Disk read spead single process vs summary disk speed

Question

Question

Eriks Tauckels · Jul 3, 2020

Running cache 5.0.21 64 bit on Windows server 2016 in virtual environment. Trying to understand why every single process disk read speed (simple sql data walks) caps around ~20MB/s, however 2 paralell such tasks on different data areas can reach 19MB/s each, four - 17MB/s each, that is 70MB/s total, etc. Also simple copy file to nul on that system reach ~400MB/s.

What can keep single query on idle system from reaching for example 200MB/s? Virtualization? Windows? Cache? Processors are below 1-3%

Discussion (4)2

Log in or sign up to continue

Mark Bolinsky · Jul 9, 2020

Hi Eriks,

Specific to you questions about why you cannot achieve 200MB/s, there are some specific physics/physical reasons why this is the case. Firstly, your file copy is a completely different IO operation - it's performed at larger block size requests and 100% sequential in operation benefiting from file cache and/or storage controller cache along with NTFS read-ahead prediction.

In a Caché SQL query, Caché (or IRIS) will do 8KB block reads and presumably random in nature as well depending on the query and the data/global structure, so any caching will be mostly limited to whatever you have defined for database cache (global buffers) in the Caché instance.

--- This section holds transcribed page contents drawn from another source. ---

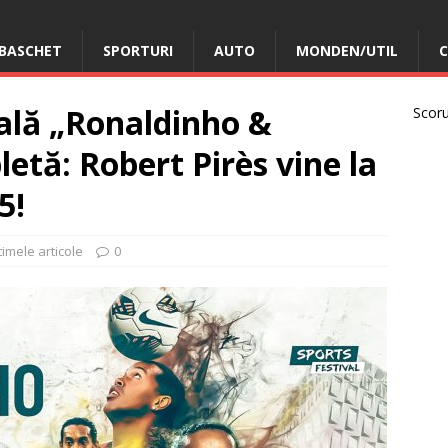
BASCHET
SPORTURI
AUTO
MONDEN/UTIL
C
ală „Ronaldinho &
Scorur
etă: Robert Pirès vine la
5!
timele articole
0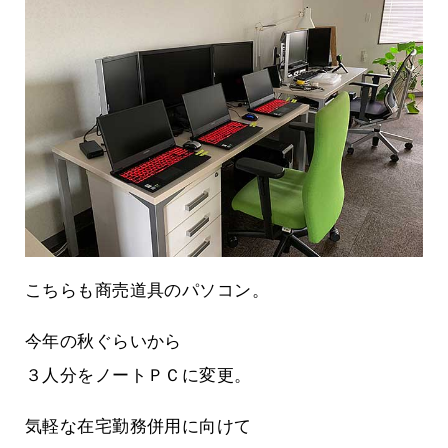
こちらも商売道具のパソコン。
今年の秋ぐらいから
３人分をノートＰＣに変更。
気軽な在宅勤務併用に向けて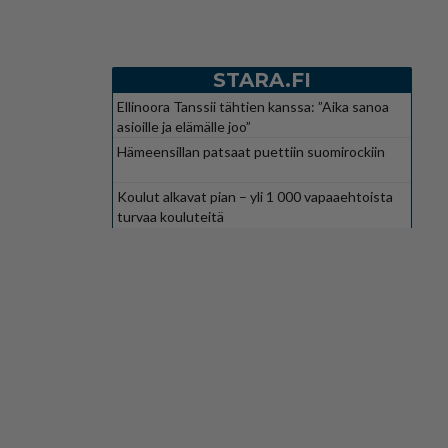
STARA.FI
Ellinoora Tanssii tähtien kanssa: ”Aika sanoa
asioille ja elämälle joo”
Hämeensillan patsaat puettiin suomirockiin
Koulut alkavat pian – yli 1 000 vapaaehtoista
turvaa kouluteitä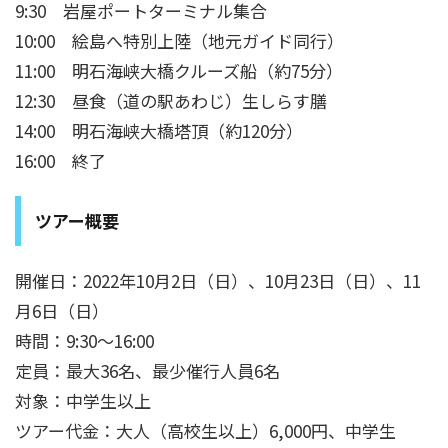
9:30 岩屋ポートターミナル集合
10:00 絵島へ特別上陸（地元ガイド同行）
11:00 明石海峡大橋クルーズ船（約75分）
12:30 昼食（道の駅あわじ）生しらす膳
14:00 明石海峡大橋塔頂（約120分）
16:00 終了
ツアー概要
開催日：2022年10月2日（日）、10月23日（日）、11
月6日（日）
時間：9:30～16:00
定員：最大36名、最少催行人員6名
対象：中学生以上
ツアー代金：大人（高校生以上）6,000円、中学生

Since this is 5.0.21, I wouldn't expect your installation to have hundreds of GBs of global buffers (and I would not recommend that on 5.0.21 either), so you are at the mercy of disk latency of a single process doing random 8KB reads and not total throughput you see in a file copy operation.

So, based on ~20MB/sec you are seeing, this indicates you are getting about 2500 8KB IOPS or .4ms single process storage latency - this is actually very good performance for a single process. As you add more jobs in parallel you start approaching other limits in the IO chain such as SCSI queue depths at the VM layer, at the VMware ESXi layer, etc... and its more a IO operation limitation than a throughput (MB/s) limitation.

I hope this helps explain the situation you are seeing, and expected behavior because the ~20MB/s you see is just a factor of storage latency for a single process (.4ms) so that's a max IOPS per second (~2500) * 8KB IO size = ~20MB/sec

Kind regards,

Mark B-

1 0

score 1 · Answer 1 · 2020-07-06T11:30:07-04:00

Hello Eriks,

Before any other investigation I would note that Caché 5.0.21 is an extremely old version and I am surprised it even works on Windows Server 2016 as that is far outside the range of supported platforms.

If you can reproduce the behavior on a modern version of Caché, or better yet IRIS, then there may be more to look into.

score 0 · Answer 2 · 2020-07-09T05:15:53-04:00

Indeed. An incredible amount of things have happened between that version and the current IRIS release, one being automatic parallelization of eligible SQL queries, which likely does exactly what you're looking for.

score 1 · Answer 3 · 2020-07-09T05:59:07-04:00

Undeniably. But that is exact reason, why migration is no longer possible - project is running 24x7, with 3TB data, modified system classes, ~1000 classes and 2000+ fine tuned (for very exact COS plan) queries. There were attempt at 2013 but failed, mainly because of changes in SQL optimization.

But system is running fine. This was more theoretical question - perhaps something can be tuned on vmware or windows level - what cache process can be doing between iops and COS interpreter. 1 job - 25000 IOPS <1% CPU, 2 jobs - 50000 IOPS <1% CPU, 4 jobs - 100000 IOPS <1% CPU. As system is usually running more than 20 IOPS hungry jobs, result is good SSD load. Just wondering what state sits single process on idle system.